6 thoughts on “On-Demand Loading Of Direct Lake Power BI Datasets In Fabric

  1. Hello Chris,

    I appreciate the article you shared. However, I find myself puzzled by a particular assertion you make, and which is made on several articles on Fabric, where you mention that “there is no need to wait for data to refresh.” Doesn’t the dataset’s data need to be refreshed at some point? Surely, a process for refreshing this data needs to be created and maintained somewhere, right?

    Moreover, how does this differ–in functionality–from the direct connections to datasets that we’ve been using for some time now? I’d appreciate it if you could shed some light on these aspects. Thank you!

    1. There is still the overhead of loading the data into the lake and converting it to Delta tables (which can be slow), but that’s it – there’s no further processing needed for Power BI.

      DirectQuery on datasets is something completely different. Direct Lake is a new storage mode in Power BI, a third option alongside Import mode and DirectQuery.

      1. A quick FYI for anyone who may not have heard …. 😉 …
        Microsoft said they will drop the name “DirectQuery for Power BI Datasets and Analysis Services.”

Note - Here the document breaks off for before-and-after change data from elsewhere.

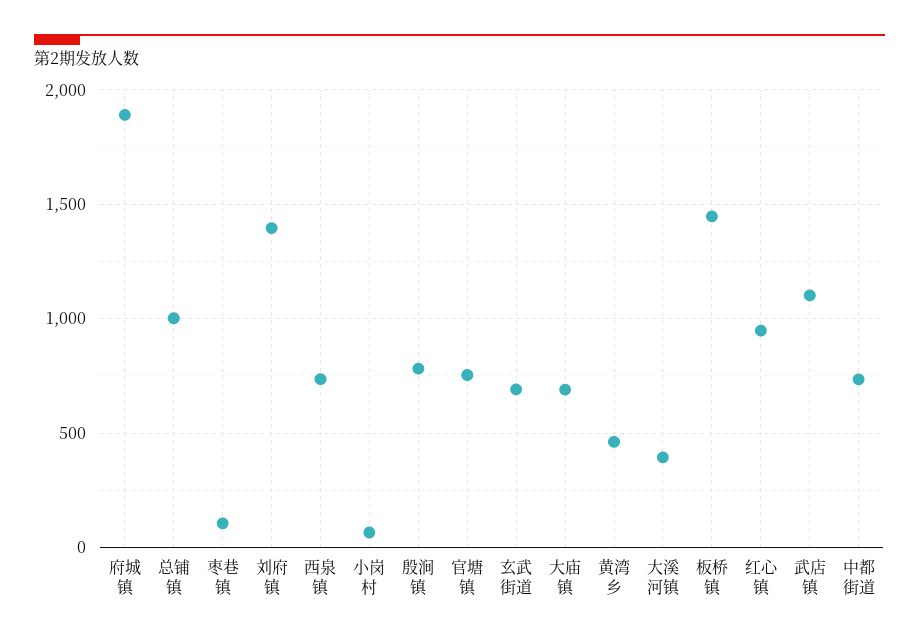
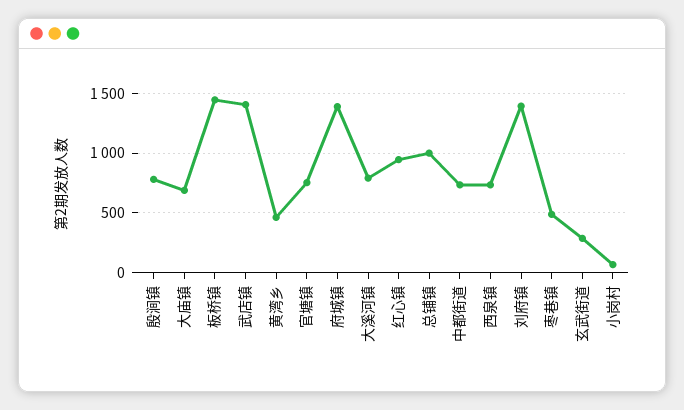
  {
-   "府城镇": 1900,
+   "府城镇": 1400,
    "总铺镇": 1000,
-   "枣巷镇": 100,
+   "枣巷镇": 500,
    "刘府镇": 1400,
    "西泉镇": 750,
    "小岗村": 50,
    "殷涧镇": 800,
    "官塘镇": 750,
-   "玄武街道": 700,
+   "玄武街道": 300,
    "大庙镇": 700,
    "黄湾乡": 450,
-   "大溪河镇": 400,
+   "大溪河镇": 800,
    "板桥镇": 1450,
    "红心镇": 950,
-   "武店镇": 1100,
+   "武店镇": 1400,
    "中都街道": 750
  }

        For the updated name, please see the recent announcement of the GA here:
        https://powerbi.microsoft.com/en-us/blog/announcing-general-availability-for-composite-models-on-power-bi-datasets-and-analysis-services-models/

        I have to admit that “composite models” rolls off the tongue a little easier.
        And I’m guessing that “Direct Lake” had the potential of getting a codename that was equally unwieldy (“DirectQuery for ColumnStore Files in ADLS”). Thankfully it didn’t come to that!

  2. This is pretty exciting for those of us that want to make our dollars stretch a bit further. It always seemed to me that Microsoft was a bit cavalier in regards to memory conservation in Power BI. (Why not load massive volumes of tabular data into RAM, if you can simply make that the customer’s problem – and charge them more money while you are at it).

    But Direct Lake sounds like it will give us a way to put some of the “overflow” of our tabular models on disk, and give us a way to conserve memory. Maybe we can hold off a bit longer on upgrading to our next premium tier (P2, P3, etc).

    This technology is exciting in other ways too. One thing that comes to mind is that some day this might help work around some of the limitations with existing composite models. Composite models don’t scale very well when larger dimensions. But maybe there will be such a thing as “composite on direct lake” that will overcome that (ie. two different models will be allowed to point at the same underlying direct lake data, as co-equals, without importing duplicate data into both).

    One concern I have is the amount of time it takes for the PBI team to move stuff from “preview” to GA. Assuming they take a comparable timeframe as composite models, this “Direct Lake” stuff might not be GA until the beginning of 2026. I really wish Microsoft would qualify their “preview” label, and at least give us a tentative *year* for GA. This would allow customers to determine if we want to start exploring the technology right away, or just wait and let it simmer for another year or two.